Going to college and university is a lot more expensive than it used to be. According to MoneySense magazine, a student living at home can be expected to spend an average of $9,300 per year on their education. For students living away from home, it’s a lot more costly: an average of almost $20,000 a year.
The high price tag of post-secondary education be can intimidating for parents (especially if you’re a parent of three post-secondary-bound children like me). It can be tough to find extra money to put towards your children’s education when you have a mortgage and car payments to make and retirement to save towards. I know your financial pain all too well. But sometimes, just the act of opening a Registered Education Savings Plan (RESP) is enough to encourage your child to attend post-secondary school.
When a parent opens a savings plan earmarked for their child’s education, they steward their child towards that goal, even if the savings plan has very little in it. And the best way to save for your child’s education is with an RESP. In honour of National Education Savings Week, we wanted to take this time to remind parents about how they can not only help their children save for their education, but encourage them to actually attend college or university.
It may be years until your children go off to college or university, but that time will come one day sooner rather than later.
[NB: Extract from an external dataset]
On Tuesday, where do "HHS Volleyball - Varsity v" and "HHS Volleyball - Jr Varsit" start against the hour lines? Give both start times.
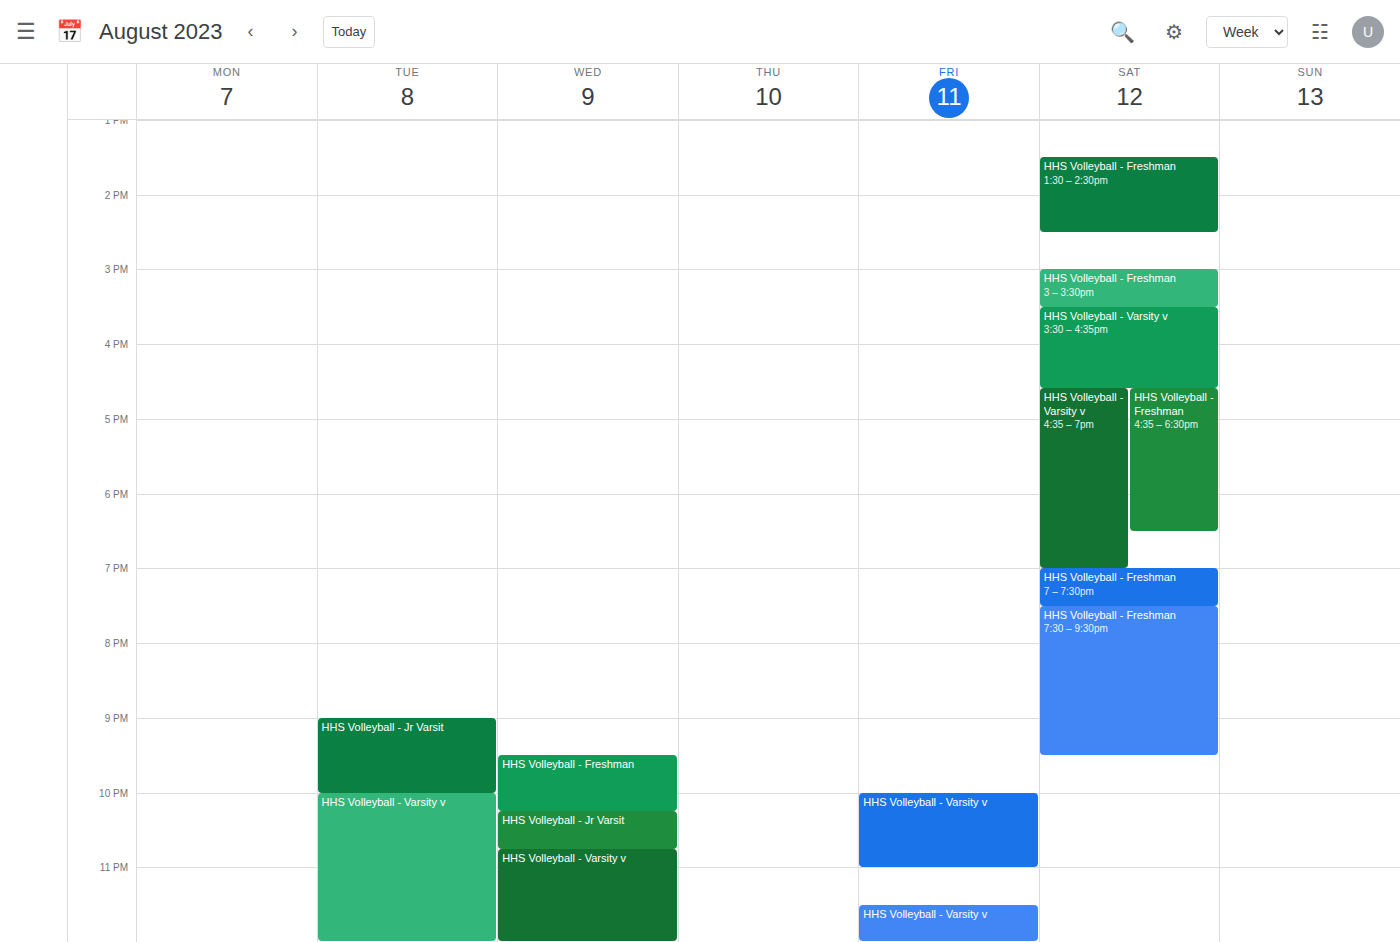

By getting in the regular habit of saving towards your son or daughter’s education with an RESP, that money will grow over time.
To collect the full Canada Education Savings Grant (CESG), you’ll need to contribute $2,500 each year into your child’s RESP. But that’s a tall order, especially if you have several university-bound children like me. Some parents see this figure and balk, saying that they simply don’t have any extra money.
Rather than focusing on how much you need to save, a much better approach is to put aside whatever money you can afford. Could you come up with an extra $50 a month if it meant a brighter future for your children? I’m willing to guess that you could. By being more frugal and skipping that extra latte, you’ll be able to come up with that extra money to help your child out. That $2 or $3 a day, will add up to a small nest egg over time.
Raising a child can be costly, especially in the early years. Diapers, clothing your child seems to grow out of in a few weeks and daycare all quickly add up. If you can only afford to contribute $50 or even $25 a month at the beginning, that’s ok. Even saving just $50 a month from birth to age 17 will add up to over $12K (including grant). If that’s not a reason to save (not to mention your child will be more likely to go to college or university), I don’t know what is!
You want your children to have a bright future like I want mine to. There’s no better time than the present. Education Savings Week is the perfect time to put a savings plan in place – $50 or even $25 a month – and start your children’s journey towards a brighter future today.